Wednesday, October 26, 2005

XML patents threaten core Web technology

Scientigo, a small company in North Carolina thinks it owns XML (a fundamental internet technology for data representation and exchange that underlies most of the websites you know and love) and wants to start extracting royalties from XML's users.

What is the core of their claim? -- The idea that data can be self-defining. That's it. World-changing, no?

This isn't the first XML patent scare. Several months ago, a company called Commerce One went bankrupt and sold off all assets, including patents they had obtained while working with the W3C to standardize XML. It was feared at the time that a patent troll would obtain the portfolio and start doing a massive shake-down, much like Scientigo has planned. Bidding was frenzied, with Novell eventually defeating Intellectual Ventures LLC (Intellectual Ventures is considered by many to be one of the biggest patent trolls) at a price of $15.5 million dollars. Novell subsequently pledged to use the patents only defensively, saying that the money spent was simply a fee for continuing to do business using XML and open source software. In other words, a $15.5 million gift to the Internet ecosystem that has come to rely so heavily on this technology.

The irony? Scientigo's CEO says that Novell's acquisition of these patents is what inspired him to move in this direction. It will be interesting to see how this plays out in the coming months.



Update: The Open Invention Network has been formed, with the Commerce One patents as a starting point.

3 Comments:

Anonymous Jeffrey Tisdel said...

I'm all for what you call "patent trolls." If a company like Intellectual Ventures buys up a bunch of patents that have been sitting around and demands that those using the ideas in those patents pony up, what's the problem with that?

10:46 AM  
Anonymous Tom said...

Jeff --

The problem with that is mainly a problem of patent quality. For example, do you think that highlighting a number in a text document deserves patent protection? Guess what, Microsoft has a patent on that. Do you think that the idea of having a video game character experience "insanity" deserves patent protection? Nintendo has a patent on that.

As long as patents like these are granted -- even if they are held defensively and not licensed -- the possibility exists that they might someday be used abusively. The Commerce One patents are a good example of that. Commerce One specifically gave up licensing rights for those patents when they submitted them for standardization. Now, Commerce One is gone and someone else could have obtained their patents and started the shakedown.

10:50 AM  
Anonymous MBB said...

Some of the problems with that are:

A) They did NOT devellop the technology themselves. Patent is ment to protect the inventor/investor, not the vultures that exploit the inventors.
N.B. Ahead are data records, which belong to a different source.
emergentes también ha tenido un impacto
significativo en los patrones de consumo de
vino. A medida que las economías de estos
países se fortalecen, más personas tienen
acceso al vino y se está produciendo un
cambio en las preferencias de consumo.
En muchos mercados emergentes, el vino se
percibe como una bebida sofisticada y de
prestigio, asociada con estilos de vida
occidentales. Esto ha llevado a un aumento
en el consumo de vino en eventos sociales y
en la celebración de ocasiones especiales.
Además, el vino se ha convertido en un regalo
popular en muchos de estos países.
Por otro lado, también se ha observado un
B) The software (and additional patents) was devellopped for a client (W3C); if the consumer isn;t allowed to use the product, what's the point of accepting them as client?
(afer sell, the users shouldn't pay patentrights as well, just as you don;t ahve to pay patent rights for buying a wasmachine.)

C) the only reason XML became popular (and could be worth something) is because it was ment to be free; without that guarantee it would never have been accepted as standard.
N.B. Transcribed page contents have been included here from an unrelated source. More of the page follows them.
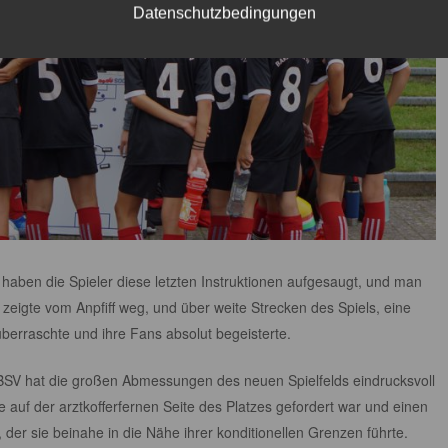
Datenschutzbedingungen
aben die Spieler diese letzten Instruktionen aufgesaugt, und man
zeigte vom Anpfiff weg, und über weite Strecken des Spiels, eine
 überraschte und ihre Fans absolut begeisterte.
 BSV hat die großen Abmessungen des neuen Spielfelds eindrucksvoll
e auf der arztkofferfernen Seite des Platzes gefordert war und einen
er sie beinahe in die Nähe ihrer konditionellen Grenzen führte.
Demanding money afterwards is equal to providing false information during the sale, and unfair competition towards the other protocols (that were not elected as standard because they DID ask money) with the purpose of gaining a monopoly position.

D) As showed, this action has blackmailed $15.5 millon from Novell, that should have been used to devellop new software (or rewarded shareholders).
Hereby it goes *AGAINST* the purpose of patent laws; which is to increase invention budgets.

Jeffrey Tisdel said...
I'm all for what you call "patent trolls." If a company like Intellectual Ventures buys up a bunch of patents that have been sitting around and demands that those using the ideas in those patents pony up, what's the problem with that?